As I did in direct lighting pass, also in IBL I removed the weighting of the diffuse lighting contribution.
From left to right (IBL diffuse only): OGRE IBL; w/ diffuse DFG term applied; w/o any weighting factor on the diffuse lighting contribution.
There is a bug in the computation of the normal distribution function (specular D) during prefilter convolution. If you compare the theory with OGRE code, you can clearly see that a PI is missing in the denominator. Also, OGRE still use linear roughness while in the theory perceptual roughness (alpha = roughness2) is used. I replaced linear roughness with perceptual roughness as the latter seems to be the de facto standard, but a better (and more flexible) approach would have been to use something like a @property( perceptual_roughness ) as OGRE supports both workflows. Finally, the probability distribution function can be simplified as pdf = specular_d / 4 (see: https://seblagarde.files.wordpress.com/ ... br_v32.pdf, listing 19).
Another problem with roughness is that in get(Diffuse|Specular)FresnelWithRoughness pieces OGRE always uses linear roughness (ignoring if perceptual roughness is enabled).
The last quirk is that Schlick fresnel (fresnelS) is used instead of f0 (amount of light reflected back at normal incidence). I have no idea of the reasons behind this choice; my guess is that it's taken from Learn OpenGL since it's the only rendering engine that does the same thing.
Besides all this, I made two more cosmetic changes both taken from Filament. They don't fix any bugs, but our artists prefer the way Filament works over the behaviour of OGRE. The first modification is to use a different perceptual roughness to LOD mapping. Filament describes it as:
The mapping below is a quadratic fit for log2(perceptualRoughness) + iblRoughnessOneLevel when iblRoughnessOneLevel is 4. We found empirically that this mapping works very well for a 256 cubemap with 5 levels used. But also scales well for other iblRoughnessOneLevel values.
The second change is to allow some overlap between samples when convoluting the environment map.

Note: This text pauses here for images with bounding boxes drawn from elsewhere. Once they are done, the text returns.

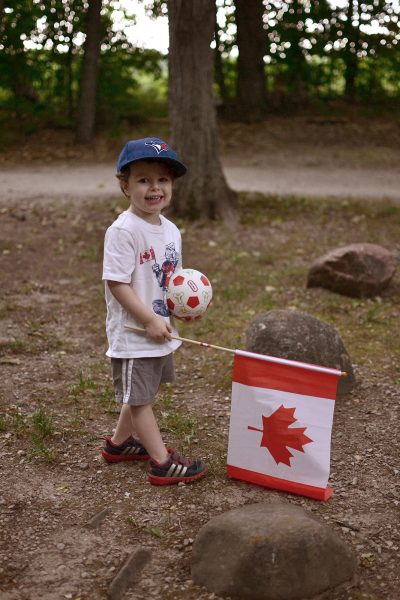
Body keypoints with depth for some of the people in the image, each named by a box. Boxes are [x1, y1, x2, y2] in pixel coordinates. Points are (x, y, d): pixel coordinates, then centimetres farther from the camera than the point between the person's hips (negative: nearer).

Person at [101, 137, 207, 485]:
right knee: (139, 398, 3)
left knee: (141, 394, 22)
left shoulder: (171, 230, 5)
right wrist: (150, 320, -22)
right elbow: (117, 283, -22)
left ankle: (120, 443, 40)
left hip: (161, 332, 9)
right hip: (133, 333, -9)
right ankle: (163, 463, 7)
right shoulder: (123, 231, -20)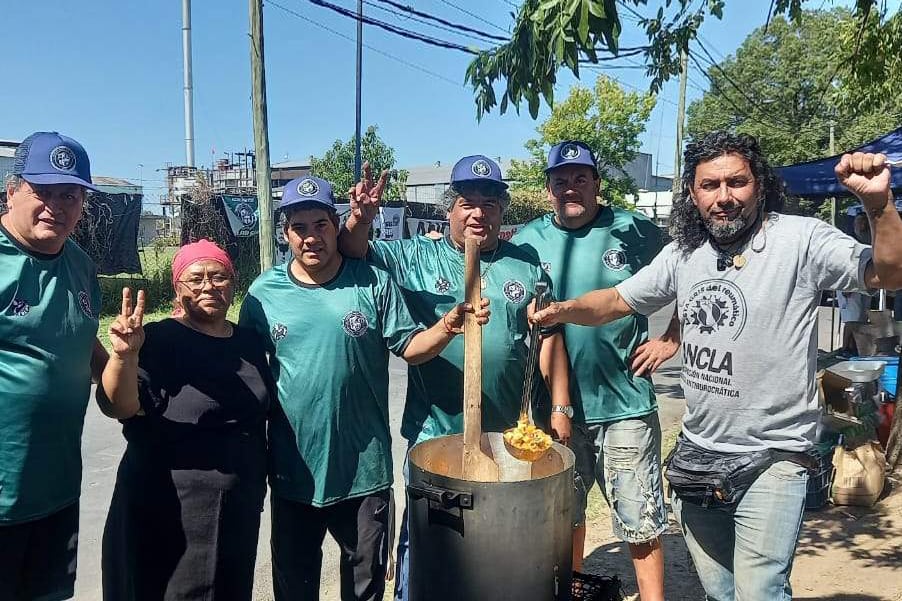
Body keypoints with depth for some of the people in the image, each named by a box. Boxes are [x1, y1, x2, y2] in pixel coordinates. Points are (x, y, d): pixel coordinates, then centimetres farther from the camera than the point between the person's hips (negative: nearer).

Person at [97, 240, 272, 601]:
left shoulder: (250, 343, 6)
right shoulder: (159, 340, -11)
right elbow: (118, 407, -23)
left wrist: (259, 483, 19)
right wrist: (125, 355, -39)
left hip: (238, 510, 5)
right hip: (167, 511, -5)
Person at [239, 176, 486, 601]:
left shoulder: (373, 283, -6)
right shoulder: (264, 292, -3)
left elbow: (409, 346, -4)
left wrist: (446, 327, -25)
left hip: (364, 465, -1)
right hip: (293, 466, 1)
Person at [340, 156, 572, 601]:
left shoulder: (526, 266, 3)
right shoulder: (417, 257, -2)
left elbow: (549, 338, 6)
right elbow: (353, 255, -7)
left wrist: (560, 407, 2)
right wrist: (359, 220, -29)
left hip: (510, 431, 3)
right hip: (435, 429, -2)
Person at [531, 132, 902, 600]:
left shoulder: (800, 240, -14)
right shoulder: (684, 253, 3)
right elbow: (617, 301, 10)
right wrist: (563, 310, -7)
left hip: (769, 460, -5)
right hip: (696, 457, 6)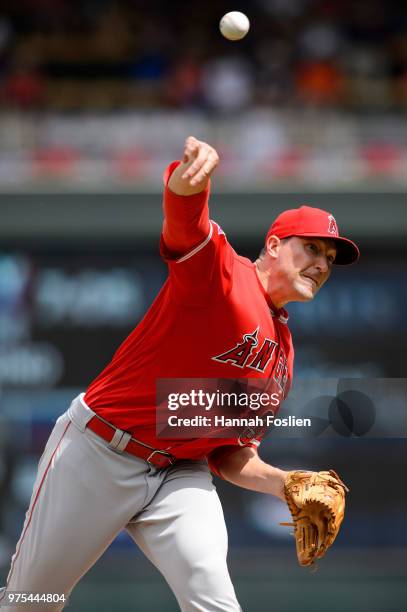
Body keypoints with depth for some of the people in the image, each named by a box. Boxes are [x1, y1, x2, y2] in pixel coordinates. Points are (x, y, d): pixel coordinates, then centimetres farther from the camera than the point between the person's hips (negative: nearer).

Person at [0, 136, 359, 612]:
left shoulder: (282, 357, 11)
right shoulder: (219, 270, -10)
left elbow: (231, 456, 14)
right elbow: (183, 216, -33)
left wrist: (286, 484, -6)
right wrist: (190, 176, -56)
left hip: (181, 476, 6)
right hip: (98, 454, -5)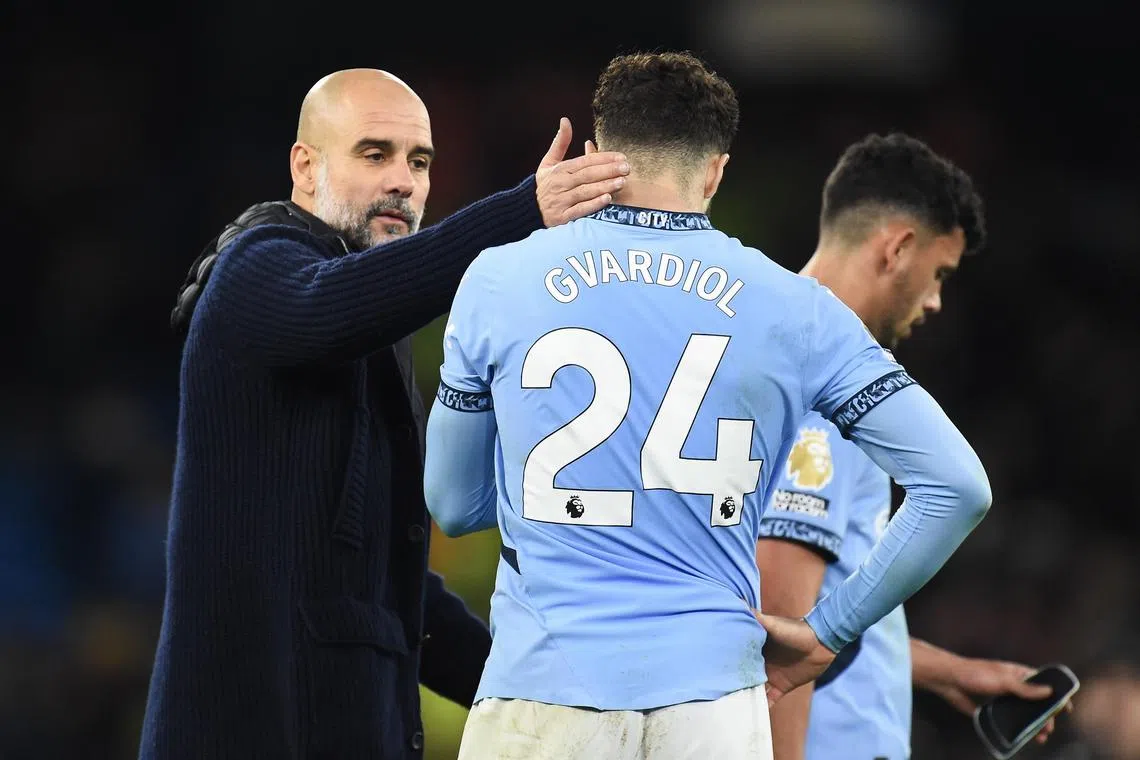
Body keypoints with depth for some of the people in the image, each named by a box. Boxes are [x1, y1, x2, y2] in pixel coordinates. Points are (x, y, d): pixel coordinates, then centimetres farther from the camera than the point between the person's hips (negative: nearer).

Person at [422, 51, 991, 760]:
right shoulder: (791, 307, 5)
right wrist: (828, 631, 8)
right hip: (714, 696, 1)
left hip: (545, 685, -1)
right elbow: (957, 486, 2)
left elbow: (453, 506, 13)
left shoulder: (497, 281, 4)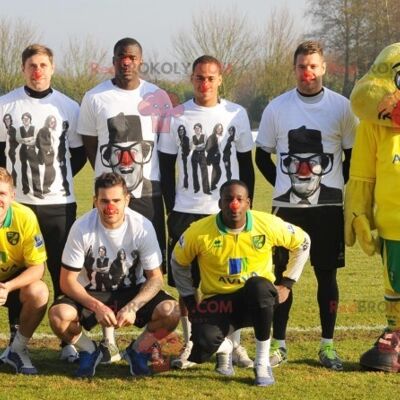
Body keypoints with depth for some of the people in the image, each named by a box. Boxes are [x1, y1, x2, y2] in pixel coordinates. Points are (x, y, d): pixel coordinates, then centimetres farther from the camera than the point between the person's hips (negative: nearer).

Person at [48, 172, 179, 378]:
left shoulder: (143, 227, -17)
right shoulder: (82, 228, -19)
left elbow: (155, 278, -11)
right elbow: (67, 280, -14)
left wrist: (132, 307, -29)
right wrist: (97, 307, -29)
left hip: (133, 291, 1)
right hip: (92, 293, -1)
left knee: (171, 311, -27)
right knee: (59, 315, -31)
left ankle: (138, 351, 4)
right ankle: (89, 351, 3)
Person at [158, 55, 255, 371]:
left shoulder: (237, 114, 2)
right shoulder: (177, 115, 2)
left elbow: (246, 167, 7)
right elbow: (166, 167, 5)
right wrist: (171, 210, -1)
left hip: (228, 211, 0)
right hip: (186, 212, 0)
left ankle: (235, 345, 10)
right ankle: (190, 345, 13)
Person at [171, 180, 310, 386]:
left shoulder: (268, 225, -12)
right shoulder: (199, 232, -13)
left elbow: (302, 243, 6)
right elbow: (178, 262, 6)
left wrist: (286, 283, 2)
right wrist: (190, 300, 3)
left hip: (258, 299, 0)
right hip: (218, 300, 0)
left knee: (258, 286, -39)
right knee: (203, 344, -31)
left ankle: (262, 362, -21)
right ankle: (225, 347, 14)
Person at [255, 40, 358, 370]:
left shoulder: (341, 107, 0)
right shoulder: (277, 108, 2)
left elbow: (354, 155, 6)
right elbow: (262, 155, 10)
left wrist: (335, 186, -1)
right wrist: (283, 184, 3)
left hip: (329, 206, -1)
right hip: (287, 206, 1)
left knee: (327, 274, 4)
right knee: (282, 273, 3)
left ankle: (328, 345, 12)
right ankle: (279, 343, 12)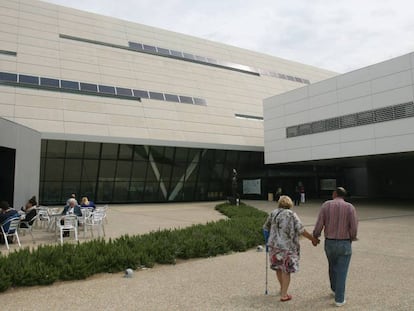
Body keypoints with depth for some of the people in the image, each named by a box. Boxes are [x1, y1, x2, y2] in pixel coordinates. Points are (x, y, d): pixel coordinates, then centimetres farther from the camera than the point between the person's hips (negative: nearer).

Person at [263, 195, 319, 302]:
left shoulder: (273, 213, 3)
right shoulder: (292, 215, -9)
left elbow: (265, 227, 10)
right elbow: (301, 230, -13)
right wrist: (313, 239, -4)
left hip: (274, 245, 4)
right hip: (287, 247, -4)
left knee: (278, 268, 19)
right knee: (286, 271, 6)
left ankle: (282, 288, 38)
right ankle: (284, 295, 13)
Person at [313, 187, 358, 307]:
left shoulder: (326, 205, -6)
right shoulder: (350, 207, -9)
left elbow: (319, 225, -9)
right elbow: (354, 229, -11)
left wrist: (315, 237, 10)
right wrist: (351, 239, 11)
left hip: (329, 243, 2)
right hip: (344, 244, -2)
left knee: (332, 266, 26)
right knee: (341, 272, 9)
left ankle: (335, 289, 44)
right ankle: (339, 299, 14)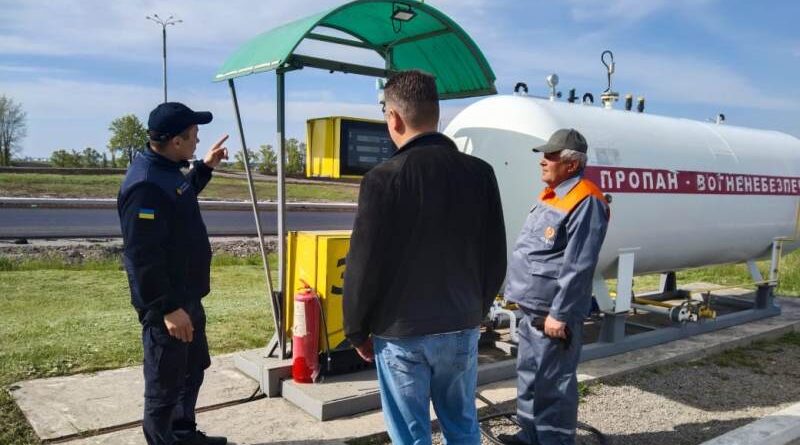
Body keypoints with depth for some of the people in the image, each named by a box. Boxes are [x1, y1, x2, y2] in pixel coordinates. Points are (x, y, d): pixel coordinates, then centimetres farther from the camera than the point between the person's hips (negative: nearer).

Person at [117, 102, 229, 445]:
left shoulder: (167, 170, 7)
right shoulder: (145, 185, -25)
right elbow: (143, 257, -27)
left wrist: (205, 167, 24)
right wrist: (168, 308, -26)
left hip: (187, 297, 11)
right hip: (167, 306, -11)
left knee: (193, 370, 24)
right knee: (165, 384, 6)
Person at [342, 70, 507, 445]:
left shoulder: (384, 179, -15)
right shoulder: (480, 173, -1)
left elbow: (363, 266, -12)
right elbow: (495, 257, 5)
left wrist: (356, 331, 2)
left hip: (401, 333, -4)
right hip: (462, 329, 5)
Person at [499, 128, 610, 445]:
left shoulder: (585, 202, -17)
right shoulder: (551, 195, 13)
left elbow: (578, 267, -21)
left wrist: (559, 313, -22)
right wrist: (518, 292, 18)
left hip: (552, 312, -10)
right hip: (531, 308, 10)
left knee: (552, 382, 2)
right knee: (528, 373, 19)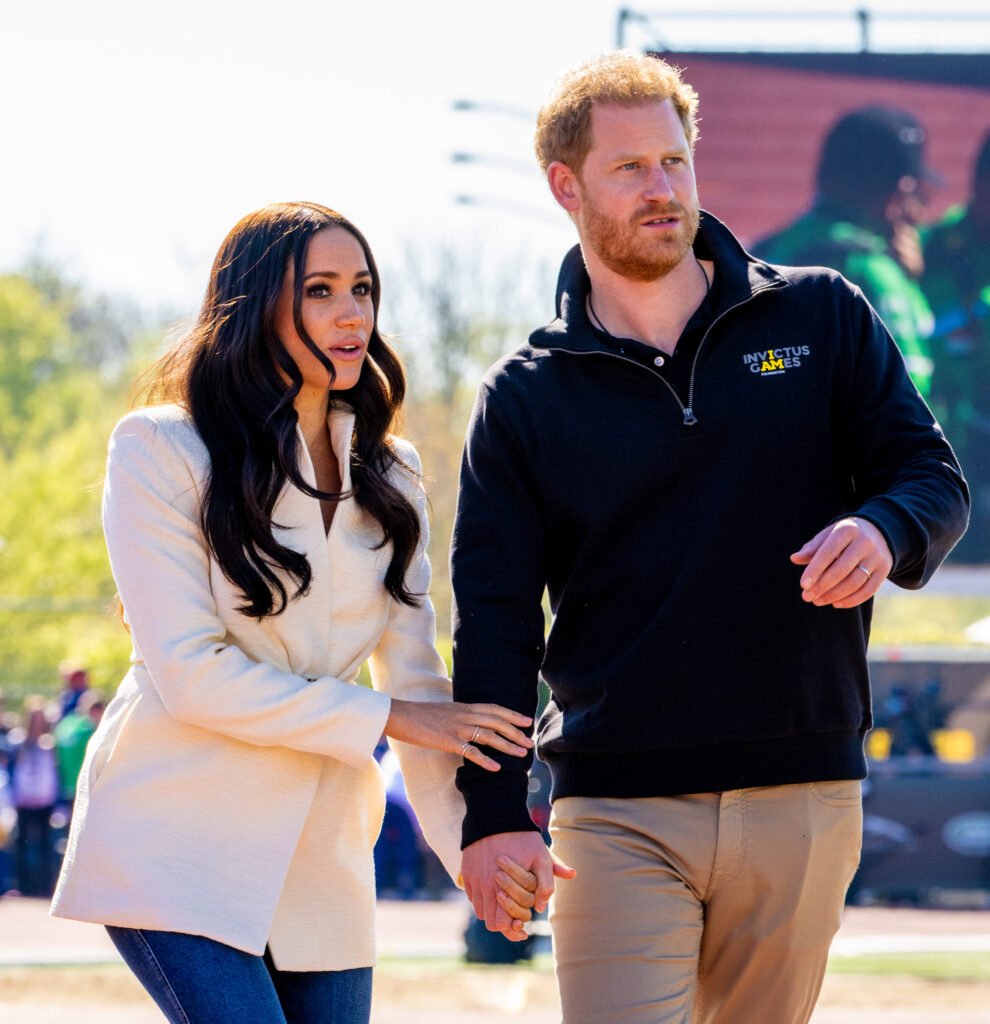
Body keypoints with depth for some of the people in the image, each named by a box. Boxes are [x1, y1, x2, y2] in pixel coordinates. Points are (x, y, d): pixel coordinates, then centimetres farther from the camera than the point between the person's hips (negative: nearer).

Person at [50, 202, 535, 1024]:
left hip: (321, 858, 5)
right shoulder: (160, 451, -5)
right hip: (178, 854, -5)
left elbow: (416, 672, 7)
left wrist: (469, 839, -6)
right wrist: (384, 718, -12)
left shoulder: (388, 477, 11)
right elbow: (189, 671, -12)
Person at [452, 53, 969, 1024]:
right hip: (617, 813, -1)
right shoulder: (524, 398, 5)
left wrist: (884, 529, -19)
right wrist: (493, 813, -11)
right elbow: (493, 618, 1)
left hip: (802, 795, 2)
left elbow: (931, 475, 7)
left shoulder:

From left to right, top to bottom (IBL specular only): OGRE IBL; w/ NDF fixed; w/ linear/perceptual roughness fixed; w/ Filament perceptual roughness to LOD mapping; w/ samples overlapping; w/ Schlick fresnel replaced by f0.
The final result of all this work.
From left to right: OGRE (IBL only); w/ all the above fixes/changes; OGRE (direct lighting and IBL); w/ all the above fixes/changes.
Since I'm the one who added the clear coat feature... shame on me! Seriously, I don't know if I made a mistake then or Filament (where have I looked to implement this feature) has made some improvements over time. The bug was that specular lighting contribution of IBL in clear coat layer was not treated as a "common" IBL (but with different NdotV, perceptual roughness and f0 values).
For consistency, I've added the same perceptual roughness to LOD mapping in the clear coat layer as well.
I keep insisting: I'm pretty sure there is a missing multiplication by PI in diffuse lighting contribution of IBL. All screenshots were taken with that fix in place.
I worked on this stuff months ago so my memories might be a little faded, but at that time I tried to be super meticulous and to double check everything at least twice. Please let me know if you find errors or something is not clear.